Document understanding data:
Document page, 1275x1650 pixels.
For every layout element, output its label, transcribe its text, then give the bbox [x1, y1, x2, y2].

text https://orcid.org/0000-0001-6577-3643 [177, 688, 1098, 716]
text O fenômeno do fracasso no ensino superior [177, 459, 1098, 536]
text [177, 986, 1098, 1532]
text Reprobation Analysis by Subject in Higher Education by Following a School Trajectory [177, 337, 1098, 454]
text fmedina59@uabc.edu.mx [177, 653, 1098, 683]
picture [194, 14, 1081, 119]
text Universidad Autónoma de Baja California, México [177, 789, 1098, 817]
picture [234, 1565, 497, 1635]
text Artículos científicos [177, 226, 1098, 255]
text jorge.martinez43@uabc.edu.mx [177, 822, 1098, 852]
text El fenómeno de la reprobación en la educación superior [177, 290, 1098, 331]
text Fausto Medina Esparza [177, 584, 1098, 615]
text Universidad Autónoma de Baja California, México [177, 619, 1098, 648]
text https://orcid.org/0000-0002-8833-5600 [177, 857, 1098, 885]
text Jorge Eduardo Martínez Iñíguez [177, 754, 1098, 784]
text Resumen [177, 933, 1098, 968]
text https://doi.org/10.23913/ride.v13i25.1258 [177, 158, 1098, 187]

> **PROBLEM TO WORK ON**: Print each entry above word for word, leaving none out.

> **PROBLEM SOLUTION**:
Document page, 1275x1650 pixels.
For every layout element, output its label, transcribe its text, then give the bbox [x1, y1, x2, y2].

text https://orcid.org/0000-0001-6577-3643 [177, 688, 1098, 716]
text O fenômeno do fracasso no ensino superior [177, 459, 1098, 536]
text [177, 986, 1098, 1532]
text Reprobation Analysis by Subject in Higher Education by Following a School Trajectory [177, 337, 1098, 454]
text fmedina59@uabc.edu.mx [177, 653, 1098, 683]
picture [194, 14, 1081, 119]
text Universidad Autónoma de Baja California, México [177, 789, 1098, 817]
picture [234, 1565, 497, 1635]
text Artículos científicos [177, 226, 1098, 255]
text jorge.martinez43@uabc.edu.mx [177, 822, 1098, 852]
text El fenómeno de la reprobación en la educación superior [177, 290, 1098, 331]
text Fausto Medina Esparza [177, 584, 1098, 615]
text Universidad Autónoma de Baja California, México [177, 619, 1098, 648]
text https://orcid.org/0000-0002-8833-5600 [177, 857, 1098, 885]
text Jorge Eduardo Martínez Iñíguez [177, 754, 1098, 784]
text Resumen [177, 933, 1098, 968]
text https://doi.org/10.23913/ride.v13i25.1258 [177, 158, 1098, 187]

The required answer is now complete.